Request –
Copy out the lines of the material that include the string "curve".

Provided records –
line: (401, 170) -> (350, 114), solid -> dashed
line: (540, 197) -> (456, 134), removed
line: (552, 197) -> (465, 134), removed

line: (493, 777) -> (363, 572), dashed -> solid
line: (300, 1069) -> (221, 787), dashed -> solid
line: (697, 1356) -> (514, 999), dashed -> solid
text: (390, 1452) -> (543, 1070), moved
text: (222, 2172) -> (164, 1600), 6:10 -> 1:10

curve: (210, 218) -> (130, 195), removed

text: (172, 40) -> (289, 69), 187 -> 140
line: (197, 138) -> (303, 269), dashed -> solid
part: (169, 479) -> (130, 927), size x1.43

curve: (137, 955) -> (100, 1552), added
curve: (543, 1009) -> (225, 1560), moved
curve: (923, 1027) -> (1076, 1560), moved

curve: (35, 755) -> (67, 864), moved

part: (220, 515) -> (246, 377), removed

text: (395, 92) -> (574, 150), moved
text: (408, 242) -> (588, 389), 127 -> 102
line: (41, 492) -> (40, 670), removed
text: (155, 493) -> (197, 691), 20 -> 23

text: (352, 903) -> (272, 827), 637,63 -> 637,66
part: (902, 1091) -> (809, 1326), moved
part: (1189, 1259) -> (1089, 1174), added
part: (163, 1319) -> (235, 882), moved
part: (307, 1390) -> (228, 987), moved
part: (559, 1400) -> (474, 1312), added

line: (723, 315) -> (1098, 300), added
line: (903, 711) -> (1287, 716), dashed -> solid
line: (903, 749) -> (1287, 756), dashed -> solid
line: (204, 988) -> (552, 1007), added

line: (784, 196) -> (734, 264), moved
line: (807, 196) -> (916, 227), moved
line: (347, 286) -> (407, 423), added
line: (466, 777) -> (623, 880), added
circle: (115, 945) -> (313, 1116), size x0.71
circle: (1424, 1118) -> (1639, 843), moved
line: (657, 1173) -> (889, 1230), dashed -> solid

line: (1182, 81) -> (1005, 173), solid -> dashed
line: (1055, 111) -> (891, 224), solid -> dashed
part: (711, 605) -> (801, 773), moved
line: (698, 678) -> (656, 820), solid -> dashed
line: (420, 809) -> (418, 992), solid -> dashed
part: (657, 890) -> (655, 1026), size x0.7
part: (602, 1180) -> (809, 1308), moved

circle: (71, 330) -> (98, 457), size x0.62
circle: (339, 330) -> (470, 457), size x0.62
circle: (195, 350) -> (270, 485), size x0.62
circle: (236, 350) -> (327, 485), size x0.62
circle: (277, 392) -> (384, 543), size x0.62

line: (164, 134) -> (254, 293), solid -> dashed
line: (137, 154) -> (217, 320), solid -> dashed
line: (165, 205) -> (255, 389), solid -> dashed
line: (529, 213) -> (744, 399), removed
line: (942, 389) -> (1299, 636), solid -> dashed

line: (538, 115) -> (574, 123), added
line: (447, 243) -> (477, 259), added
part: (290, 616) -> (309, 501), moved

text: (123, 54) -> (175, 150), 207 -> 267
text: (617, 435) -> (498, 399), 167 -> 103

Response –
curve: (210, 218) -> (130, 195), removed
curve: (137, 955) -> (100, 1552), added
curve: (543, 1009) -> (225, 1560), moved
curve: (923, 1027) -> (1076, 1560), moved
curve: (35, 755) -> (67, 864), moved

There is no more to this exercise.